Strauss' lawyer, Loren Hershey, a former staff attorney for the Commodity Futures Trading Commission, is asking the courts to declare the suit a class action against ContiCommodity on behalf of any Washington customers who lost money in similiar circumstances.
Admitting that Strauss "was not informed about trading in commodities in general or in any and all of the commodities subsequently traded in his account," the lawsuit raises what is becoming a major issue in the rapidly growing commodity markets: Are commodity futures a suitable investment for amateurs?
Stock brokers are required by the Securities and Exchange Commission's "suitability requirement" to assure that investments they recommend or make for clients are appropriate to the investor's financial position, investment needs and stated objectives. But there is no suitability requirement for commodity futures dealers.
When the Commodity Futures Trading Commission was pulled out of the Department of Agriculture three years ago and made into a separate agency to oversee the growing business, regulators considered following the SEC example. But the CFTC decided against it, arguing that commodity salesmen could not be held responsible for evaluating the suitability of every trade made by every commodity investor.
With no suitability requirement to fall back on, lawyers for Strauss hope to establish the legal principle that commodity dealers are responsible for keeping their clients out of inappropriately risky situations on other grounds. Their petition argues that Strauss' brokers breached their fiduciary duties by negligent and reckless trades, "fraudulently induced and persuaded" Strauss to try highly speculative trades and failed to supervise his account properly.
Conti officials declined to comment on the case while it is still pending in court, except to say the company would defend itself vigorously against the lawsuit.
Strauss invested his $12,000 in what is called a "managed futures account" designed for investors who lack the time or expertise to make daily decisions about buying and selling futures contracts and want the brokers to do it for them.
Managed futures accounts in which the broker makes the decisions are spurned by Merrill Lynch, Pierce, Fenner & Smith -- which is the nation's biggest stock broker, but not such a big commodity house -- and are not widely used in the futures industry.
ContiCommodity's version, like those of many other firms, uses computer programs to measure the movements of the market and suggest trading choices.
The potential for lawsuits from clients who blame their broker for trading losses has led many commodity houses -- including Conti -- to restrict the use of managed accounts. As an alternative, ContiCommodities and others in the business offer pooled commodity accounts in which investors put their money into a pot to be managed by a designated specialist. Sold through a prospectus, pooled accounts give investors the track record of the trader running the account just as a stock perspectus shows the past earnings history of a firm.

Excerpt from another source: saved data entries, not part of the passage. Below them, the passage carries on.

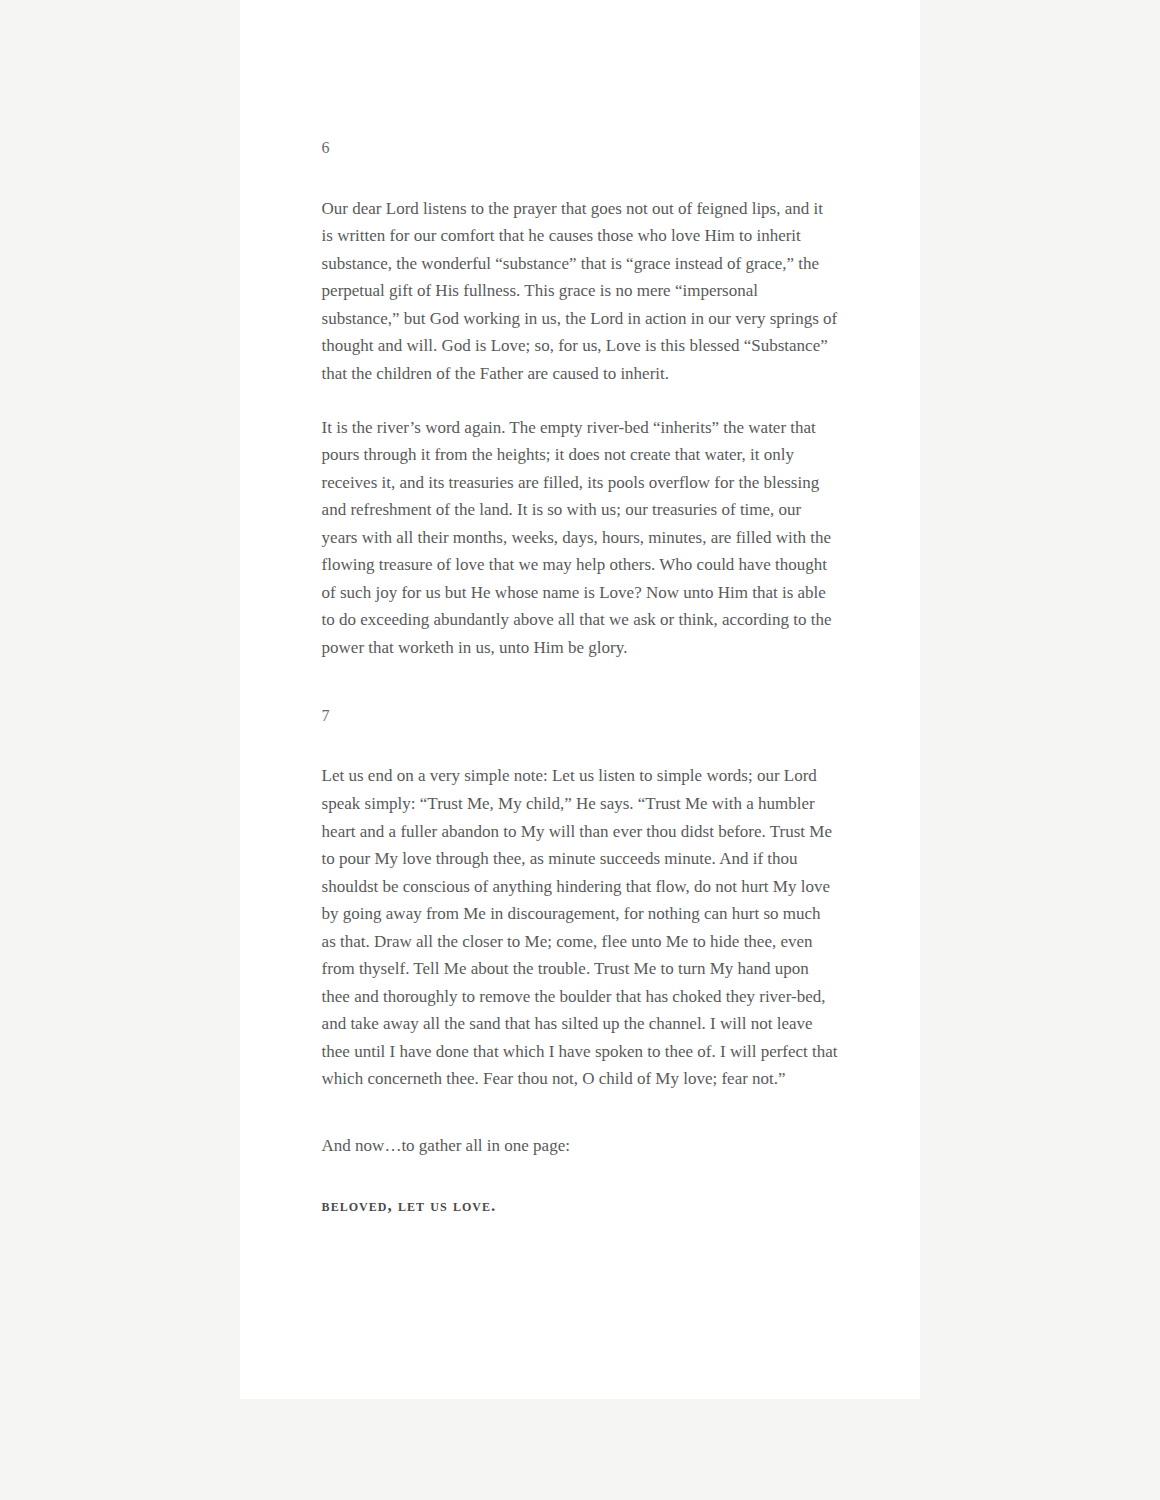6
Our dear Lord listens to the prayer that goes not out of feigned lips, and it is written for our comfort that he causes those who love Him to inherit substance, the wonderful “substance” that is “grace instead of grace,” the perpetual gift of His fullness. This grace is no mere “impersonal substance,” but God working in us, the Lord in action in our very springs of thought and will. God is Love; so, for us, Love is this blessed “Substance” that the children of the Father are caused to inherit.
It is the river’s word again. The empty river-bed “inherits” the water that pours through it from the heights; it does not create that water, it only receives it, and its treasuries are filled, its pools overflow for the blessing and refreshment of the land. It is so with us; our treasuries of time, our years with all their months, weeks, days, hours, minutes, are filled with the flowing treasure of love that we may help others. Who could have thought of such joy for us but He whose name is Love? Now unto Him that is able to do exceeding abundantly above all that we ask or think, according to the power that worketh in us, unto Him be glory.
7
Let us end on a very simple note: Let us listen to simple words; our Lord speak simply: “Trust Me, My child,” He says. “Trust Me with a humbler heart and a fuller abandon to My will than ever thou didst before. Trust Me to pour My love through thee, as minute succeeds minute. And if thou shouldst be conscious of anything hindering that flow, do not hurt My love by going away from Me in discouragement, for nothing can hurt so much as that. Draw all the closer to Me; come, flee unto Me to hide thee, even from thyself. Tell Me about the trouble. Trust Me to turn My hand upon thee and thoroughly to remove the boulder that has choked they river-bed, and take away all the sand that has silted up the channel. I will not leave thee until I have done that which I have spoken to thee of. I will perfect that which concerneth thee. Fear thou not, O child of My love; fear not.”
And now…to gather all in one page:
Beloved, let us love.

The lawsuit against Conti also raises questions about another complex commodity issue because it accuses Tiger, the broker managing Strauss' money, of "churning" the accounts, that is, of making tades for the sake of the commissions they generate for the broker rather than for the good of the customer.
Strauss says that $1,800 of his $12,000 investment went for commissions. Like many firms in the business, Conti sets guidelines for the portion of an account that is spent on commissions, but experienced commodity traders say an inexperienced investor who decides to trade fequently could run up larger commission charges.